Het is dit gezonde verstand dat ik in mijn boek Laat je niets wijsmaken. Over de macht van experts en de kracht van gezond verstand een hart onder de riem steek. Ik laat zien waarom wij het, in het kielzog van al die wetenschappelijk geschoolde deskundigen, onterecht zijn gaan wantrouwen. Ik laat zien dat het in feite niet om één vermogen gaat, maar om een hele groep vermogens die geraffineerd met elkaar samenwerken. Ik laat zien hoeveel ruimte er in ons gezonde verstand is voor onze emoties, voor onze waarden, voor onze vanzelfsprekendheden, en daarmee ook voor onze bevoegdheden en verplichtingen. Bovenal laat ik zien hoe progressief ons gezonde verstand is, hoe kritisch het van nature is, en hoe vanzelfsprekend het van ons een onderzoekende houding vraagt zodra wij niet meer met helder zwart en wit te maken hebben, maar met grijs.

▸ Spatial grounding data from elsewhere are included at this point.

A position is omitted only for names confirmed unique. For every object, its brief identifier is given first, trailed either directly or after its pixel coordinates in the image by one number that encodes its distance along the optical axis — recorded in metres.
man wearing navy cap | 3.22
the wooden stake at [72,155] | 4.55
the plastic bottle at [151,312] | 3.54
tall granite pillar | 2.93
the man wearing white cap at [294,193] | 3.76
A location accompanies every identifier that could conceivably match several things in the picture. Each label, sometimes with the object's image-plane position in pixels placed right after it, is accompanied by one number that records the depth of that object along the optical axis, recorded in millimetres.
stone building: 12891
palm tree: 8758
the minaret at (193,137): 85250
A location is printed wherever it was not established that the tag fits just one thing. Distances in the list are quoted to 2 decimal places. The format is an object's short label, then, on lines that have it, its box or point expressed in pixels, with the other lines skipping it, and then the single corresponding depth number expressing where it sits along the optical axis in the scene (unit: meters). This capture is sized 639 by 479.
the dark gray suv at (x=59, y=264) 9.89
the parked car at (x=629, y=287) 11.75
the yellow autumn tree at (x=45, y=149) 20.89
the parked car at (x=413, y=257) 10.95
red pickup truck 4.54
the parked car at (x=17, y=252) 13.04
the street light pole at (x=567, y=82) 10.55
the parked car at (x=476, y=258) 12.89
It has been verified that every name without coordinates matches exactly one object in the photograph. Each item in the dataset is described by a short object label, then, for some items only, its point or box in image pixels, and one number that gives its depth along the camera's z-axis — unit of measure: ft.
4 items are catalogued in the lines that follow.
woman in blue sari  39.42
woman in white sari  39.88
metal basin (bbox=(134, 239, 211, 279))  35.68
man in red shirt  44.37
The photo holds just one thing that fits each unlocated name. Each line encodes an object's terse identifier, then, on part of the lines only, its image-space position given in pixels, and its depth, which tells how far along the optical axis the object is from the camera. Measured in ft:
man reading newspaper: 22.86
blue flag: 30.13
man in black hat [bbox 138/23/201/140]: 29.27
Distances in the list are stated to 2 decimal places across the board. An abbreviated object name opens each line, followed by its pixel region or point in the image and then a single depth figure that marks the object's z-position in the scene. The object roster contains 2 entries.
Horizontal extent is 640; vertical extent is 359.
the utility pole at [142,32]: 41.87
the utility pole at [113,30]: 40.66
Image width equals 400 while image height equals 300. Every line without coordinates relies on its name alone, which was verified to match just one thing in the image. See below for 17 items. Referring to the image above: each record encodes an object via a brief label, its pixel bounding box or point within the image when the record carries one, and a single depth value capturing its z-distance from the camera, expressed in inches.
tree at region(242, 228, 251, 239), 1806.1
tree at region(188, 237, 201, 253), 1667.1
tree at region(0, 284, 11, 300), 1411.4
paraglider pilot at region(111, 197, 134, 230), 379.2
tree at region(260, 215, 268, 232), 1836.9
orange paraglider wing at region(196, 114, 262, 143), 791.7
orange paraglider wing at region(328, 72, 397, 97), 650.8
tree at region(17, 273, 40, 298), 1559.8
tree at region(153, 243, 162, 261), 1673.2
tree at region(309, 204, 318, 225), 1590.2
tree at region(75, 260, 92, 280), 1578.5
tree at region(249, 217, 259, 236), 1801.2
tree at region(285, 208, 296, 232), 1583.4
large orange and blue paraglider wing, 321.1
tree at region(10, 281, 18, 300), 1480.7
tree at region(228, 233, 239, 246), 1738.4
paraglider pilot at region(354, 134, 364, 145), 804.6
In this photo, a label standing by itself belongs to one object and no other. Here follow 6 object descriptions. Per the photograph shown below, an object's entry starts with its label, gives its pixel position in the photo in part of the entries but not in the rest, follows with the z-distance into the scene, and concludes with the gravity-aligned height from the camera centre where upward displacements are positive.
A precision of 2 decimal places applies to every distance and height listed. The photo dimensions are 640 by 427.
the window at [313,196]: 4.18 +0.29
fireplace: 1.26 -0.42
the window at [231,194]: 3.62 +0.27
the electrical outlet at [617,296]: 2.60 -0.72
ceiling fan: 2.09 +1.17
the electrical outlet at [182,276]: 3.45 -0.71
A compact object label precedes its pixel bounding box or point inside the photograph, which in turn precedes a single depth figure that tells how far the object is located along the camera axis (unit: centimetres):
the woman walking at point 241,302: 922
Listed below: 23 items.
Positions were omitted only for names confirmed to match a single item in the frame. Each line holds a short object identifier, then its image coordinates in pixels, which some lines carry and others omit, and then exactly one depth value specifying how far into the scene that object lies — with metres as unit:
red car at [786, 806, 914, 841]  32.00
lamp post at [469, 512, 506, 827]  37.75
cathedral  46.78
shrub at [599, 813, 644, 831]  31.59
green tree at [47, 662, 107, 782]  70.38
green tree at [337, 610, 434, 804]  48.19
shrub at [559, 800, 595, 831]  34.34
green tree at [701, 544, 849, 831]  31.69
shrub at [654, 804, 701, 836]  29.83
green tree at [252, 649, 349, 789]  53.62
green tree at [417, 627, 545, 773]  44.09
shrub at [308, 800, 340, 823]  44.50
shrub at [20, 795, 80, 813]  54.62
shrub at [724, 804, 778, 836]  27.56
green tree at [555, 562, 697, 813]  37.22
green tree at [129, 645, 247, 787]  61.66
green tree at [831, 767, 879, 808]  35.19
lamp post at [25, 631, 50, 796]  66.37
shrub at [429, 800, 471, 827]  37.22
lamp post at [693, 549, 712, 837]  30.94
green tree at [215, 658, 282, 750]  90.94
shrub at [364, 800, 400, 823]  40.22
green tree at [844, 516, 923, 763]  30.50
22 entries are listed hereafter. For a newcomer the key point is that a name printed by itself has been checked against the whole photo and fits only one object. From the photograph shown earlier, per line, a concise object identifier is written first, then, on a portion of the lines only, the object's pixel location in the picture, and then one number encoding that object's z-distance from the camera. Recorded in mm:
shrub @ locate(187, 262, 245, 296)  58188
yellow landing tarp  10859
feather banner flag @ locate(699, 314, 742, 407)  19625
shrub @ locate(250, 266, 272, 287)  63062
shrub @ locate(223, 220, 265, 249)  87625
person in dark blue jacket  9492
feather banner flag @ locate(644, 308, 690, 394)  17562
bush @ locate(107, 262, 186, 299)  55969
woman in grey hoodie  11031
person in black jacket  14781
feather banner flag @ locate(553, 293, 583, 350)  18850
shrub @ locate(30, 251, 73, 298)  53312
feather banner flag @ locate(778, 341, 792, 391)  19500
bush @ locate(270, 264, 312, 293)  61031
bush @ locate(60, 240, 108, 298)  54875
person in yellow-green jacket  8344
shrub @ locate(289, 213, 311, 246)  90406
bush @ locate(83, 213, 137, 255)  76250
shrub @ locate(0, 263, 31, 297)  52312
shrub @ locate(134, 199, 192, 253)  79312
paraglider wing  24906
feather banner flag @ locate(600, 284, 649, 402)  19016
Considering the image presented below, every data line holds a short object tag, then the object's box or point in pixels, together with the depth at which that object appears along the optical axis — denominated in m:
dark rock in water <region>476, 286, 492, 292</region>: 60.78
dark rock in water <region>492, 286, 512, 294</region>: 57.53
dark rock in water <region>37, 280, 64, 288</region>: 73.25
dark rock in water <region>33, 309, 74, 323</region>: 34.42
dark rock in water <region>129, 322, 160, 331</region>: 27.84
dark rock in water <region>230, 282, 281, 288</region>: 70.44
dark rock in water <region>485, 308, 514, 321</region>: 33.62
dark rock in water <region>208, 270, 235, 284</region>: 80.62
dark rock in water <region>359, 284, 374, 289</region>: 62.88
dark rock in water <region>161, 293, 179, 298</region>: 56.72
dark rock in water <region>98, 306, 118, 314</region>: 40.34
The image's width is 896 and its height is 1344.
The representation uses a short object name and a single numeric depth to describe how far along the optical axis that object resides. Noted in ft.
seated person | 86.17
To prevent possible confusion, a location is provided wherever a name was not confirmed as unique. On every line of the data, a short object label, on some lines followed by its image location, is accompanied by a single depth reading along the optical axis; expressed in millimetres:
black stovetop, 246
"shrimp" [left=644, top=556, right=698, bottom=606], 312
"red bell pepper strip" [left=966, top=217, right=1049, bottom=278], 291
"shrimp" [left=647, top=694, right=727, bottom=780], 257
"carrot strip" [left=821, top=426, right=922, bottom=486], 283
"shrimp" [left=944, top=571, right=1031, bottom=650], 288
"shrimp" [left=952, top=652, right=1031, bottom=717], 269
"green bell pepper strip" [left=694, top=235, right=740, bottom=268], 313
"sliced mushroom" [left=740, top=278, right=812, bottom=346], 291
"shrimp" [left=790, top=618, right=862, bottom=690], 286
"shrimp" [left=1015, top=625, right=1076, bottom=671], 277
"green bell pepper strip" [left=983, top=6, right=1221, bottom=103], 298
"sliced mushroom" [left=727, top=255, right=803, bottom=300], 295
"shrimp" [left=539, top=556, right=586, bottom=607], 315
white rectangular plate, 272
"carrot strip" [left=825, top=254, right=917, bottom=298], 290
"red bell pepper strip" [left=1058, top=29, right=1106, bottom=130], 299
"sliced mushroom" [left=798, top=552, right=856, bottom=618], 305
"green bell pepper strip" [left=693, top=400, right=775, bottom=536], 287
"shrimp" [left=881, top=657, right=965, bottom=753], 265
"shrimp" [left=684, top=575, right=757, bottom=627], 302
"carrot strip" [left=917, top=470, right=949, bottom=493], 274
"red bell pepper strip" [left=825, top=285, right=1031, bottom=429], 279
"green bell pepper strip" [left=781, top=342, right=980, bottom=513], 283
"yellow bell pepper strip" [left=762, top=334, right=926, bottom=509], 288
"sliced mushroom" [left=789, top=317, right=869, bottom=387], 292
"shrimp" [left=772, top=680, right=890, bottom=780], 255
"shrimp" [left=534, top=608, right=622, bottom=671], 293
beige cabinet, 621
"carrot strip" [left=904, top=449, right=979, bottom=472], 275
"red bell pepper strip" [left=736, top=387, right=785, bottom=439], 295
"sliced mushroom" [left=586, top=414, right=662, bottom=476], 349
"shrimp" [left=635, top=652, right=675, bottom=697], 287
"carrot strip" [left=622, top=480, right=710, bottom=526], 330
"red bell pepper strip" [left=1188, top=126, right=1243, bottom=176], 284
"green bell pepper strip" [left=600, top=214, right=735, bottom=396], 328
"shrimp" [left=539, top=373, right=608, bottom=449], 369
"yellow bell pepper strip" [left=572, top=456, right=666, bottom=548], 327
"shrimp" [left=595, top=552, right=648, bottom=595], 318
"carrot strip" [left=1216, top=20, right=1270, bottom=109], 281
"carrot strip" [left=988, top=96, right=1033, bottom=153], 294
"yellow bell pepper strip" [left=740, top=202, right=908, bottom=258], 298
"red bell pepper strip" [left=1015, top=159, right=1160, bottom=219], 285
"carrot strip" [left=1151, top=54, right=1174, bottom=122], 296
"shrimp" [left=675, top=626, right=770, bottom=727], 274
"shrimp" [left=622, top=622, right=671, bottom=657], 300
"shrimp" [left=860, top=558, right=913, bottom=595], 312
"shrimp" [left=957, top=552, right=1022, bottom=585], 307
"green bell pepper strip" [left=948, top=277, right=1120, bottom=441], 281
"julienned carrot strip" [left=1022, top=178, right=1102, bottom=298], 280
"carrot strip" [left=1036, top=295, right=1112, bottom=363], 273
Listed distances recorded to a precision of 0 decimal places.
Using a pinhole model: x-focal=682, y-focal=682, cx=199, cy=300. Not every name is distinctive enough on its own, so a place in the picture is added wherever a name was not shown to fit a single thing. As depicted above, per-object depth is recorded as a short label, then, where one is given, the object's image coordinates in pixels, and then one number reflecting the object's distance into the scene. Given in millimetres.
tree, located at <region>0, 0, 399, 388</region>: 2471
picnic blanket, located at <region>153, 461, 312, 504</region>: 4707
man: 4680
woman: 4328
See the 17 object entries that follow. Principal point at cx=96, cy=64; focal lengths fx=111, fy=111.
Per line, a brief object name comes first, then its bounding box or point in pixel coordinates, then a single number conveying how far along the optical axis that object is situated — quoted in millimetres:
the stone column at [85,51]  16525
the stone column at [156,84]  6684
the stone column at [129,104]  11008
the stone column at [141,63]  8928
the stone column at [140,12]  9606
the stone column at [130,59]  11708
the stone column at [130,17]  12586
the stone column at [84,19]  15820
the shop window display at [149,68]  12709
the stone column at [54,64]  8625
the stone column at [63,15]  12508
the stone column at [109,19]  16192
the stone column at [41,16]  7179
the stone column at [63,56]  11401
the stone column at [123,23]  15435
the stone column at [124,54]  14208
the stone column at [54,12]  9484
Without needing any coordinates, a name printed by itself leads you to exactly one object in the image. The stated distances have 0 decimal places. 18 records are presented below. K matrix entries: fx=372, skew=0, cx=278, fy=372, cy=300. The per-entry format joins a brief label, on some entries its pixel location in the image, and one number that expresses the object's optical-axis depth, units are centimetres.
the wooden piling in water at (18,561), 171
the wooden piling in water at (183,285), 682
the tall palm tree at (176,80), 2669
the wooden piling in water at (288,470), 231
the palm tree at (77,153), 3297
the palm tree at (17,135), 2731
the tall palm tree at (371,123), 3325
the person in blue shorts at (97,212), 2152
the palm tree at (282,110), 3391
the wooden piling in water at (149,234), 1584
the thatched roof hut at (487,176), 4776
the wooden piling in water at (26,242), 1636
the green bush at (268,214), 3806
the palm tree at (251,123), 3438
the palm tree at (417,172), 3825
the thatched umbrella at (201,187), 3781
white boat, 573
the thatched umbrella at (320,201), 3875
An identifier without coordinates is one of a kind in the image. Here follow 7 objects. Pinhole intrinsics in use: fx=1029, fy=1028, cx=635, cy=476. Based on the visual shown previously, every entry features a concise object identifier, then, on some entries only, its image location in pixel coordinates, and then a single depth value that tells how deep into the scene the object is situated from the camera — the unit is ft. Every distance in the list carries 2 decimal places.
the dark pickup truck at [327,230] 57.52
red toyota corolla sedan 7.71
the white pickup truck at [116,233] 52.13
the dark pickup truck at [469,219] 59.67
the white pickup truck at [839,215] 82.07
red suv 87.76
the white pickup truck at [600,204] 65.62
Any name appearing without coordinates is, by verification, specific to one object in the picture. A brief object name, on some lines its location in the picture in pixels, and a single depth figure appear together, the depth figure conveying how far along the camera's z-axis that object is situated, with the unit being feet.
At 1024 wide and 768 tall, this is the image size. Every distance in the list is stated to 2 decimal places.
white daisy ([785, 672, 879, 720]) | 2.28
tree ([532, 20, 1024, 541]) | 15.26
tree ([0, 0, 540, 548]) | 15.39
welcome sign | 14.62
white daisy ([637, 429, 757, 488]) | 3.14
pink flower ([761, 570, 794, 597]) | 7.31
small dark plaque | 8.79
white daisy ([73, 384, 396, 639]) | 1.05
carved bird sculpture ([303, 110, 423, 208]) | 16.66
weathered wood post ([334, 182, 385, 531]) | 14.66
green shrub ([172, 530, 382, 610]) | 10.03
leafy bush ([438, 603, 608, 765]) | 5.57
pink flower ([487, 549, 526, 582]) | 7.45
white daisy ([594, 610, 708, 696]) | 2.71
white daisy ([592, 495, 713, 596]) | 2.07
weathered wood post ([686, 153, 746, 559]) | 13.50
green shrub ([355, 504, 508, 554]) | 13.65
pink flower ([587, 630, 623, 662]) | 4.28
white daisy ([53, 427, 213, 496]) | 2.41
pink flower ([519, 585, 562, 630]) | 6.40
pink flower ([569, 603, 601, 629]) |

Ons gezonde verstand is onze levensader, het is de alfa en omega van ons menselijke bestaan. Het is het vermogen ons in te voegen in nieuwe scenario’s, het vertrouwde te ontdekken in het nieuwe maar ook omgekeerd het vreemde in het bekende. Kijk maar eens naar het enorme leervermogen van babies, naar hun levenslust en hun grenzeloze vertrouwen. Alles is nieuw voor hen, maar toch, binnen de kortste keren beschikken ze over een onvoorstelbaar rijke grip op hun omgeving. Dankzij hun gezonde verstand. En kijk naar ouderen als Hillary Clinton en Koningin Beatrix. Het is allemaal zó vertrouwd voor ze geworden, maar nu ze de zorgen om hun verschijning voorbij zijn hebben ze ineens weer de veerkracht om het vreemde en het nieuwe te zien in wat ondertussen al te bekend was geworden. Ook dat is een kwestie van gezond verstand.
Toch wordt dit gezonde verstand bedreigd, gewantrouwd, en veronachtzaamd. Het wordt steeds meer de rug toegekeerd door al die mensen die onder de indruk zijn van de enorme expertise waarmee deskundigen ons dagelijks leven tegenwoordig overspoelen. Die expertise beloont ons luie brein. We worden aangemoedigd, dag na dag, om in ieder geval één ding maar niet meer te doen: jezelf een vraag stellen. Niemand hoeft zich immers in een moderne kenniseconomie als de onze nog een vraag te stellen. Vragen stel je namelijk aan een deskundige. Want die heeft het antwoord! Die weet het! Jij hoeft alleen te luisteren, het antwoord tot je te nemen. Zelf denken, ho maar.
Maar als je jezelf geen vragen meer stelt, sus je je gezonde verstand in slaap. En dan kan het je zomaar gebeuren dat je op een kwade dag wakker wordt met al die wetenschappelijke antwoorden, en dat je dan geen flauw idee hebt wat je ermee moet. Omdat je vergeten bent hoe dat ook al weer gaat en waar dat ook al weer goed voor is: jezelf een vraag stellen. En dat terwijl het in feite een doodgewoon vermogen is, gewoon een kwestie van gezond verstand. Let immers maar op. Kijk maar wat je doet als ze in de supermarkt met een verborgen camera in de aanslag staan en de blikken capucijners in het schap hebben vastgelijmd.
Aan wie stel je dan een vraag, bedremmeld en beschroomd? Juist. Aan jezelf. Hoe kon jou dat nu gebeuren?